La mancata cancellazione dell’ipoteca comporta il risarcimento del danno al contribuente
di Gioacchino De PasqualeLa Corte di Cassazione, con l’ordinanza n. 26042 depositata ieri, 17 novembre, ha affrontato la questione della risarcibilità del danno nei confronti del contribuente impossibilitato alla vendita dell’immobile per la mancata cancellazione dell’ipoteca da parte dell’Agente della Riscossione.
Nel caso di specie, l’Agente della Riscossione aveva iscritto ipoteca su dei terreni di proprietà di una società a garanzia di “contributi finanziari non pagati”.
La società proprietari dei terreni, in vista della vendita dei suddetti beni immobili, aveva proceduto a saldare i propri debiti nei confronti dell’Agente della Riscossione, con contestuale richiesta della cancellazione dell’ipoteca.
Nonostante le richieste e sollecitazioni della società, alla data fissata per la stipula del contratto di cessione dei terreni (a distanza di un anno dalla richiesta di cancellazione dell’ipoteca sui terreni), l’Agente della Riscossione non aveva ancora provveduto alla cancellazione dell’ipoteca, rendendo impossibile la stipula del contratto di cessione dei terreni in questione e causando la revoca della irrevocabile proposta di acquisto da parte del promissario acquirente.
La negligenza dell’Agente della riscossione nella cancellazione dell’ipoteca, con conseguente impossibilità di stipulare il contratto di cessione dei terreni, sono le motivazioni alla base della richiesta di risarcimento danni da parte del contribuente nei confronti dell’Agente della riscossione.
Le richieste del contribuente sono state accolte in primo grado, con condanna dell’Agente della riscossione al pagamento della somma (euro 200.000), pari alla differenza tra il prezzo di acquisto del terreno e il prezzo di acquisto offerto dall’acquirente poi receduto dall’affare.
Di diverso avviso è stata la Corte di Appello, che nonostante abbia ritenuto la condotta posta in essere da parte dell’Agente della riscossione “negligente”, non ha ritenuto sussistente un danno nei confronti del contribuente, sostenendo che la “mancata vendita di un immobile non comporta un pregiudizio nei confronti del contribuente, considerando le notorie plusvalenze immobiliari nel tempo”.
In sostanza, secondo la Corte d’Appello, l’impossibilità di concludere il contratto di cessione dei terreni non ha causato un danno risarcibile al contribuente in quanto i beni immobili sono destinati ad acquistare valore nel tempo.
Tale tesi non è stata ritenuta corretta in punto diritto dalla Corte di Cassazione.
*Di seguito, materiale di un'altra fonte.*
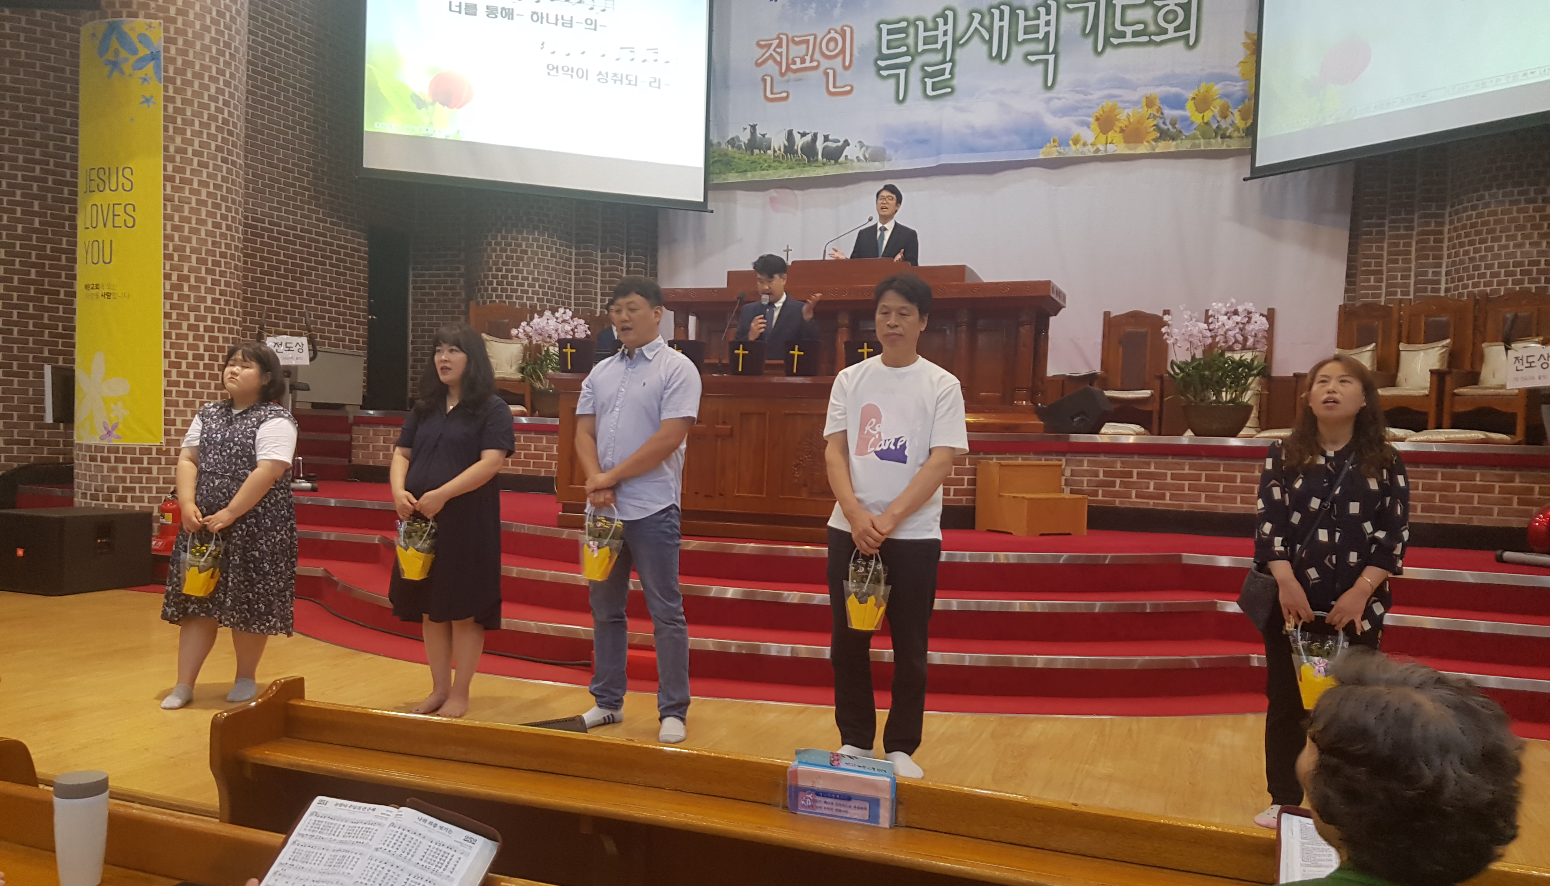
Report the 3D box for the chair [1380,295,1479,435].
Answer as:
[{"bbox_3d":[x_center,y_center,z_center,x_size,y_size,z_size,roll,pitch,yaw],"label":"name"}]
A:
[{"bbox_3d":[4.443,-0.542,8.112,0.550,1.030,0.630,0,2,-28],"label":"chair"}]

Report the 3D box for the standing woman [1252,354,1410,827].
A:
[{"bbox_3d":[1.768,0.465,3.761,0.520,1.516,0.400,2,2,20],"label":"standing woman"}]

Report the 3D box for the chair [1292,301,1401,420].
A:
[{"bbox_3d":[4.684,-0.555,9.550,0.600,1.130,0.610,1,2,-32],"label":"chair"}]

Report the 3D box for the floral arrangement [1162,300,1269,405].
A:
[{"bbox_3d":[2.930,-0.605,7.750,0.690,0.690,0.580,3,1,24],"label":"floral arrangement"}]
Secondo la Suprema Corte, il danno esiste, e deve essere risarcito, quando tra il verificarsi dell’evento dannoso e la liquidazione, momento nel quale va stabilito il contenuto oggettivo del danno, il valore del bene muti considerevolmente.
Ove il danno sussista, il risarcimento deve consistere nella prestazione dell’equivalente della perdita subita, perdita pari alla differenza tra le condizioni del soggetto al momento della liquidazione e quelle in cui si sarebbe trovato il danneggiato se l’evento non fosse accaduto.
In ultimo la Suprema Corte evidenzia che nella quantificazione del danno va tenuto conto degli eventi che accrescono o aggravano il danno subito, cosi come degli eventi di apprezzamento o deprezzamento monetario.